Exercise brief:
Using the material below, return exactly the lines between the one holding "left eye: (60, 83)" and the one holding "nose: (16, 87)", inclusive, and no others.

-- Opening Marker --

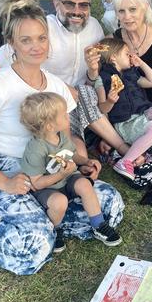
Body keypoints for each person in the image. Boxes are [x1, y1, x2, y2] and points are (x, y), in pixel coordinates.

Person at [0, 0, 123, 275]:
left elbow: (67, 137)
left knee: (110, 206)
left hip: (51, 168)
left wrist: (81, 163)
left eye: (42, 38)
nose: (36, 46)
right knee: (31, 249)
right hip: (11, 169)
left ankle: (7, 227)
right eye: (26, 40)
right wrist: (6, 184)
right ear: (12, 43)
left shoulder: (57, 87)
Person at [0, 0, 132, 158]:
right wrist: (55, 84)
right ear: (56, 4)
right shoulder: (43, 29)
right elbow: (3, 57)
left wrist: (92, 72)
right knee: (80, 153)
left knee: (85, 93)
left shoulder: (94, 27)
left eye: (83, 5)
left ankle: (108, 143)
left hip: (83, 102)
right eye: (69, 4)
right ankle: (120, 147)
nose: (77, 11)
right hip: (49, 105)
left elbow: (93, 80)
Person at [20, 92, 122, 250]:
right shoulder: (36, 149)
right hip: (47, 189)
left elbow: (72, 155)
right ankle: (54, 230)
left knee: (84, 184)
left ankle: (98, 225)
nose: (68, 116)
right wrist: (61, 174)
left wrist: (86, 161)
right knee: (59, 202)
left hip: (66, 180)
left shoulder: (60, 135)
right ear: (49, 126)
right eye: (63, 115)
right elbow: (37, 183)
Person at [97, 38, 152, 180]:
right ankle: (125, 162)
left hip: (139, 115)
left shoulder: (130, 74)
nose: (130, 57)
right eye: (126, 54)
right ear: (113, 58)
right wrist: (111, 101)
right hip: (124, 123)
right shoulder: (104, 78)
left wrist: (141, 63)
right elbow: (103, 109)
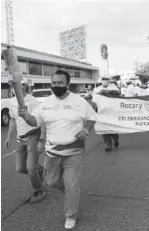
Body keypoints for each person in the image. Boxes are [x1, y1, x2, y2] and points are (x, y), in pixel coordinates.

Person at [18, 70, 97, 230]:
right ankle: (72, 192)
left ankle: (71, 214)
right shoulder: (45, 103)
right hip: (52, 151)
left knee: (70, 184)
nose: (56, 85)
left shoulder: (79, 102)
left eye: (60, 83)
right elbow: (35, 121)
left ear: (68, 84)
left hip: (74, 150)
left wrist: (86, 131)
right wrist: (26, 116)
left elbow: (92, 117)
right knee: (51, 181)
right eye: (54, 82)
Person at [5, 79, 46, 203]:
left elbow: (42, 120)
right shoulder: (11, 101)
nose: (16, 87)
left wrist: (42, 140)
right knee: (20, 168)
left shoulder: (33, 102)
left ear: (24, 87)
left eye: (19, 85)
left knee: (30, 168)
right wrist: (8, 137)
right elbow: (12, 119)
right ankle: (40, 169)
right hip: (20, 138)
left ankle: (39, 190)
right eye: (13, 85)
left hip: (33, 135)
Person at [93, 76, 120, 152]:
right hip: (101, 112)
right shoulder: (97, 89)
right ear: (101, 81)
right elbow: (94, 100)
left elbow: (118, 93)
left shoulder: (113, 87)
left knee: (112, 129)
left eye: (106, 81)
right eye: (103, 80)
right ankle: (108, 145)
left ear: (108, 81)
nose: (104, 82)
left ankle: (116, 139)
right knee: (104, 129)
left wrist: (107, 92)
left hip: (111, 112)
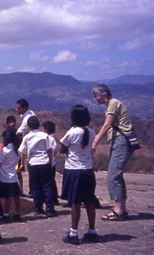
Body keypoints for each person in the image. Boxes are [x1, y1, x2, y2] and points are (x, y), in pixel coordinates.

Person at [92, 84, 134, 221]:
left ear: (104, 94)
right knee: (117, 176)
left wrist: (95, 141)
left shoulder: (113, 104)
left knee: (113, 176)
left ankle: (118, 210)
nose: (96, 99)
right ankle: (121, 208)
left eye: (97, 95)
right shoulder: (112, 104)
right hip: (119, 141)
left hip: (121, 140)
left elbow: (107, 124)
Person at [60, 105, 98, 245]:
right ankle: (92, 231)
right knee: (89, 201)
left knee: (75, 203)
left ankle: (73, 233)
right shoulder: (92, 132)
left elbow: (62, 149)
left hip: (74, 170)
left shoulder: (72, 132)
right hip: (88, 170)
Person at [18, 116, 58, 217]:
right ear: (39, 125)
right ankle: (50, 208)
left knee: (35, 186)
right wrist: (49, 161)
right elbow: (49, 149)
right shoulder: (44, 136)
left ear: (28, 126)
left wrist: (22, 163)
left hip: (33, 163)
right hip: (44, 162)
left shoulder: (26, 137)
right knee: (47, 185)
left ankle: (38, 207)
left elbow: (22, 152)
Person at [0, 129, 21, 222]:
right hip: (13, 176)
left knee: (7, 197)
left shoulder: (4, 150)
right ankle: (17, 213)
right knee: (16, 196)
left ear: (6, 138)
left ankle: (6, 214)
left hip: (5, 177)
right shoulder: (16, 150)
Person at [42, 121, 59, 205]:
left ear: (45, 130)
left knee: (49, 182)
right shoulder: (52, 139)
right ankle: (54, 198)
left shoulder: (49, 139)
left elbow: (50, 151)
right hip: (52, 163)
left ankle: (52, 198)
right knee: (51, 181)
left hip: (49, 163)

-- Closing Marker --

Response area:
left eye: (60, 83)
right elbow: (35, 121)
left ear: (68, 84)
left hip: (74, 150)
left wrist: (86, 131)
right wrist: (26, 116)
left elbow: (92, 117)
right knee: (51, 181)
right eye: (54, 82)
Person at [5, 79, 46, 203]:
left elbow: (42, 120)
right shoulder: (11, 101)
nose: (16, 87)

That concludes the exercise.